> **Raw data**:
+--
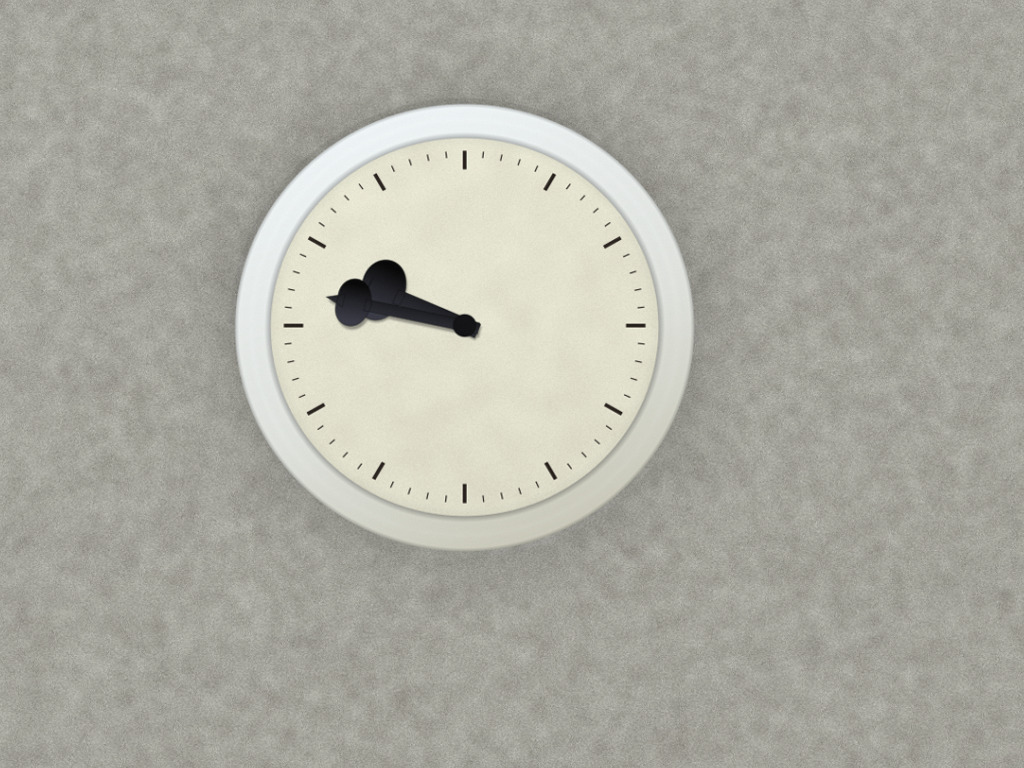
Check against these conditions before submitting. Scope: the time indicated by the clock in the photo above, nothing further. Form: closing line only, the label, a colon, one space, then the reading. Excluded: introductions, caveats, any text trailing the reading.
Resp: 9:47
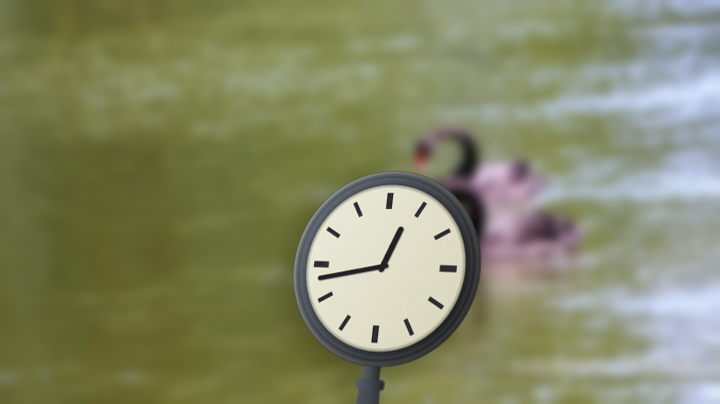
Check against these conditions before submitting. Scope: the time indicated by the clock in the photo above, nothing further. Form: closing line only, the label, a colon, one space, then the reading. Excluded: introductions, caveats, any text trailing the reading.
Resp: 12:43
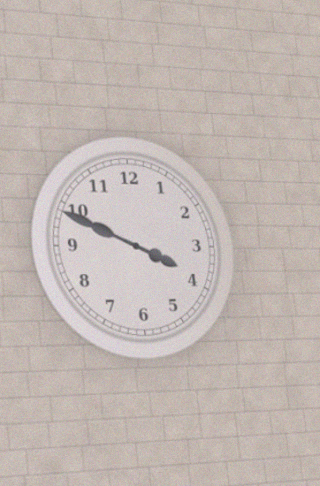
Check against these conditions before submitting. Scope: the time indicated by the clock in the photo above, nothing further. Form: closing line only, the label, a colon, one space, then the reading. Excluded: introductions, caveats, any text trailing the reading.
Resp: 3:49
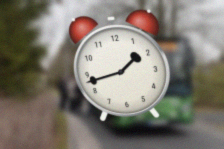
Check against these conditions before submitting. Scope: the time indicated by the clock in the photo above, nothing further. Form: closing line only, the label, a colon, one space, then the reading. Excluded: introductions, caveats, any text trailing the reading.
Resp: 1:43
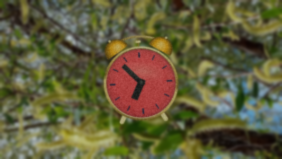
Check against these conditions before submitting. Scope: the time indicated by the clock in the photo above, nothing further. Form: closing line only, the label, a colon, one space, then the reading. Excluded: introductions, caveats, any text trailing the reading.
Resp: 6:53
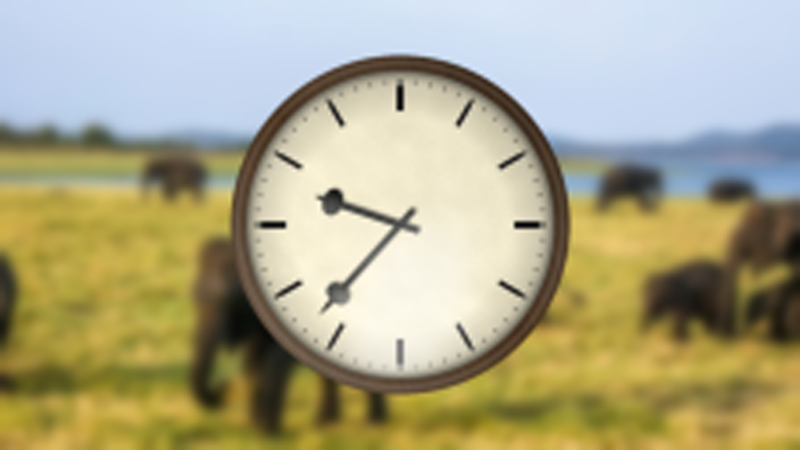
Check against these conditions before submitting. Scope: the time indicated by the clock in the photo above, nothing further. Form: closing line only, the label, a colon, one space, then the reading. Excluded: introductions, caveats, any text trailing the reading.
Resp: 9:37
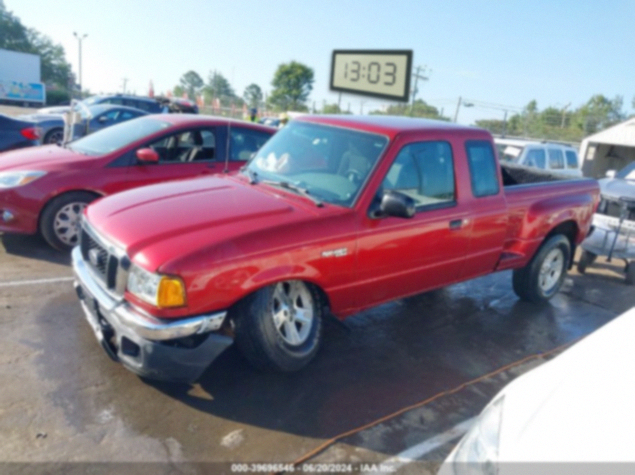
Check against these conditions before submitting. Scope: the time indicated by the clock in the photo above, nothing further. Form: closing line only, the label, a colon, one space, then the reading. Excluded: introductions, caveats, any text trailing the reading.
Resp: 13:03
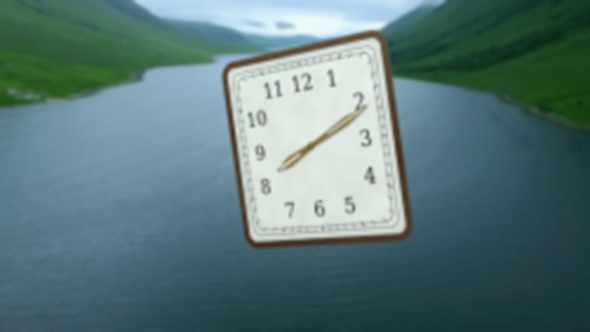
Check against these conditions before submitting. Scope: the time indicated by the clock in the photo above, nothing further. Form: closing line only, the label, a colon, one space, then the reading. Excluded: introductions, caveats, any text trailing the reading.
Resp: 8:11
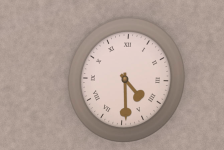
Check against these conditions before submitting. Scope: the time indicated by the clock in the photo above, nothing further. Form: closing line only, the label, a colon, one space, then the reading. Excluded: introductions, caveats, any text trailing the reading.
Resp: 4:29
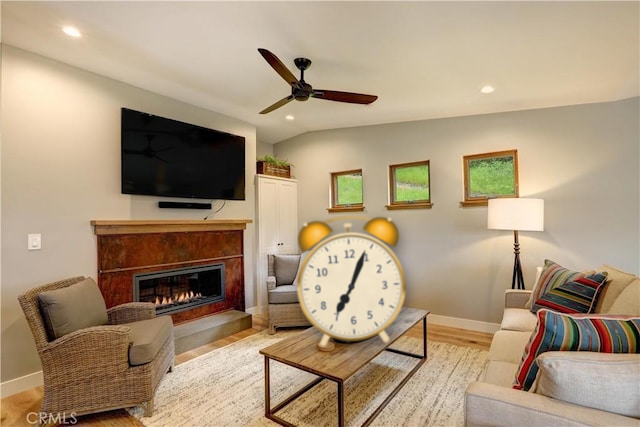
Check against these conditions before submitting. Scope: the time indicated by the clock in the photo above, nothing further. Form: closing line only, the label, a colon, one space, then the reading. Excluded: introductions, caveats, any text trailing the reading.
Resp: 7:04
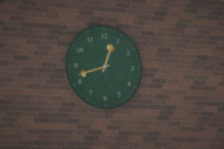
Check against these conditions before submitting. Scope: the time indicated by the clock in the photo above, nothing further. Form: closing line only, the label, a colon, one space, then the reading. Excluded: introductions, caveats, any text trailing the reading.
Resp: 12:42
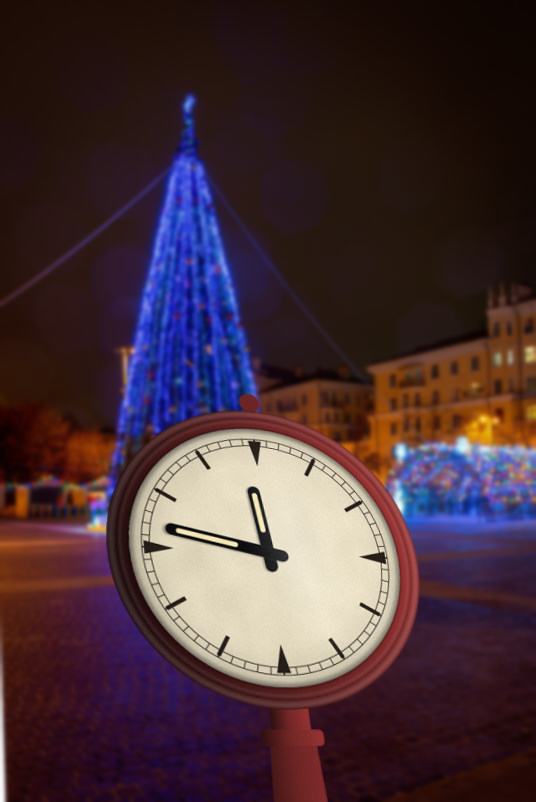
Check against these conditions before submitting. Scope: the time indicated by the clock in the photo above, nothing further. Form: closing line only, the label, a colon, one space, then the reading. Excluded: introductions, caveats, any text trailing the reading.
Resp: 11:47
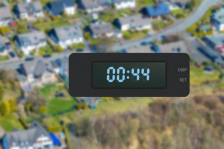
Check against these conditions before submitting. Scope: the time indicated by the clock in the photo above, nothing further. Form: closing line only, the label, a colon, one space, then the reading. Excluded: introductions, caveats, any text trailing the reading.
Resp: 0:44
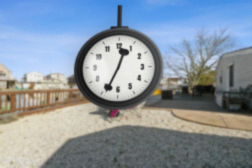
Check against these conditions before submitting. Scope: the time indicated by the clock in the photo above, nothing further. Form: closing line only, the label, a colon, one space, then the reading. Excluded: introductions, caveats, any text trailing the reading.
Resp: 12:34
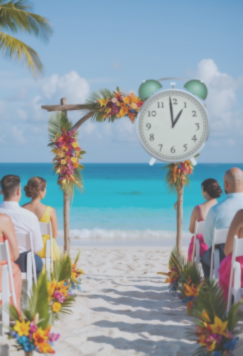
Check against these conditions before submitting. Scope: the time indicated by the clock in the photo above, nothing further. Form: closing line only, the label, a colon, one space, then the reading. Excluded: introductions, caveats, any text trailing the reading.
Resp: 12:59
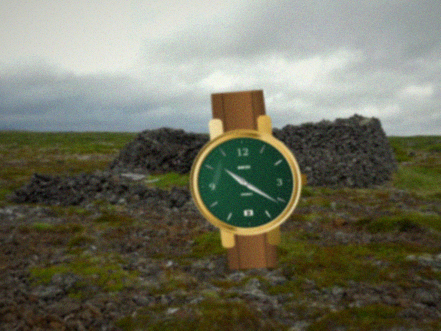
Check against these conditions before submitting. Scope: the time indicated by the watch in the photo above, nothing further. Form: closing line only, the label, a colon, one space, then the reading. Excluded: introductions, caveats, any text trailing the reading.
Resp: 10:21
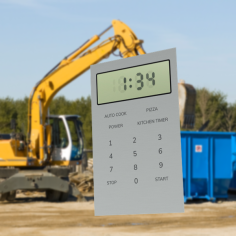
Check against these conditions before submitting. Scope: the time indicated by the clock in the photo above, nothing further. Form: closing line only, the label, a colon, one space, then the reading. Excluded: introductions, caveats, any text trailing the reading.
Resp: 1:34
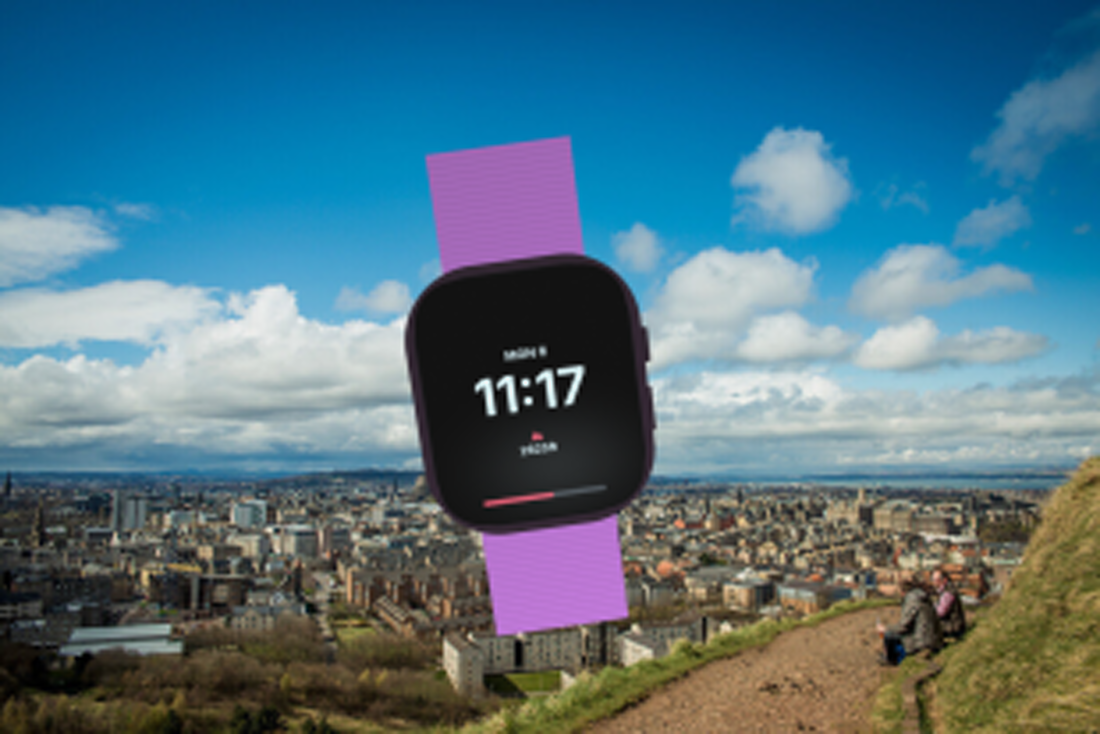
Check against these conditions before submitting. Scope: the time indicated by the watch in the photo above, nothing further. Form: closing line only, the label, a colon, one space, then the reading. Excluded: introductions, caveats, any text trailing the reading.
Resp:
+--
> **To do**:
Rewrite all of the rows above with every "caveats" changed to "disclaimers" and nothing else altered. Omit the pictures from your output.

> **Complete response**:
Check against these conditions before submitting. Scope: the time indicated by the clock in the photo above, nothing further. Form: closing line only, the label, a colon, one space, then the reading. Excluded: introductions, disclaimers, any text trailing the reading.
Resp: 9:47
Check against these conditions before submitting. Scope: the time indicated by the clock in the photo above, nothing further. Form: closing line only, the label, a colon, one space, then the reading. Excluded: introductions, disclaimers, any text trailing the reading.
Resp: 12:43
Check against these conditions before submitting. Scope: the time indicated by the clock in the photo above, nothing further. Form: closing line only, the label, a colon, one space, then the reading. Excluded: introductions, disclaimers, any text trailing the reading.
Resp: 3:49
Check against these conditions before submitting. Scope: the time indicated by the clock in the photo above, nothing further. Form: closing line only, the label, a colon, one space, then the reading. Excluded: introductions, disclaimers, any text trailing the reading.
Resp: 1:43
Check against these conditions before submitting. Scope: the time indicated by the clock in the photo above, nothing further. Form: closing line only, the label, a colon, one space, then the reading. Excluded: introductions, disclaimers, any text trailing the reading.
Resp: 6:53
Check against these conditions before submitting. Scope: the time indicated by the clock in the photo above, nothing further. Form: closing line only, the label, a colon, one space, then the reading. Excluded: introductions, disclaimers, any text trailing the reading.
Resp: 9:37
Check against these conditions before submitting. Scope: the time indicated by the clock in the photo above, nothing further. Form: closing line only, the label, a colon, one space, then the reading. Excluded: introductions, disclaimers, any text trailing the reading.
Resp: 13:03
Check against these conditions before submitting. Scope: the time indicated by the clock in the photo above, nothing further. Form: closing line only, the label, a colon, one space, then the reading. Excluded: introductions, disclaimers, any text trailing the reading.
Resp: 8:11
Check against these conditions before submitting. Scope: the time indicated by the clock in the photo above, nothing further. Form: closing line only, the label, a colon, one space, then the reading. Excluded: introductions, disclaimers, any text trailing the reading.
Resp: 4:29
Check against these conditions before submitting. Scope: the time indicated by the clock in the photo above, nothing further. Form: closing line only, the label, a colon, one space, then the reading. Excluded: introductions, disclaimers, any text trailing the reading.
Resp: 7:04
Check against these conditions before submitting. Scope: the time indicated by the clock in the photo above, nothing further. Form: closing line only, the label, a colon, one space, then the reading. Excluded: introductions, disclaimers, any text trailing the reading.
Resp: 12:42
Check against these conditions before submitting. Scope: the time indicated by the clock in the photo above, nothing further. Form: closing line only, the label, a colon, one space, then the reading. Excluded: introductions, disclaimers, any text trailing the reading.
Resp: 11:47
Check against these conditions before submitting. Scope: the time indicated by the clock in the photo above, nothing further. Form: closing line only, the label, a colon, one space, then the reading. Excluded: introductions, disclaimers, any text trailing the reading.
Resp: 0:44
Check against these conditions before submitting. Scope: the time indicated by the clock in the photo above, nothing further. Form: closing line only, the label, a colon, one space, then the reading. Excluded: introductions, disclaimers, any text trailing the reading.
Resp: 12:34
Check against these conditions before submitting. Scope: the time indicated by the clock in the photo above, nothing further. Form: closing line only, the label, a colon, one space, then the reading. Excluded: introductions, disclaimers, any text trailing the reading.
Resp: 12:59
Check against these conditions before submitting. Scope: the time indicated by the watch in the photo above, nothing further. Form: closing line only, the label, a colon, one space, then the reading. Excluded: introductions, disclaimers, any text trailing the reading.
Resp: 10:21
Check against these conditions before submitting. Scope: the time indicated by the clock in the photo above, nothing further. Form: closing line only, the label, a colon, one space, then the reading. Excluded: introductions, disclaimers, any text trailing the reading.
Resp: 1:34
Check against these conditions before submitting. Scope: the time indicated by the watch in the photo above, nothing further. Form: closing line only, the label, a colon, one space, then the reading. Excluded: introductions, disclaimers, any text trailing the reading.
Resp:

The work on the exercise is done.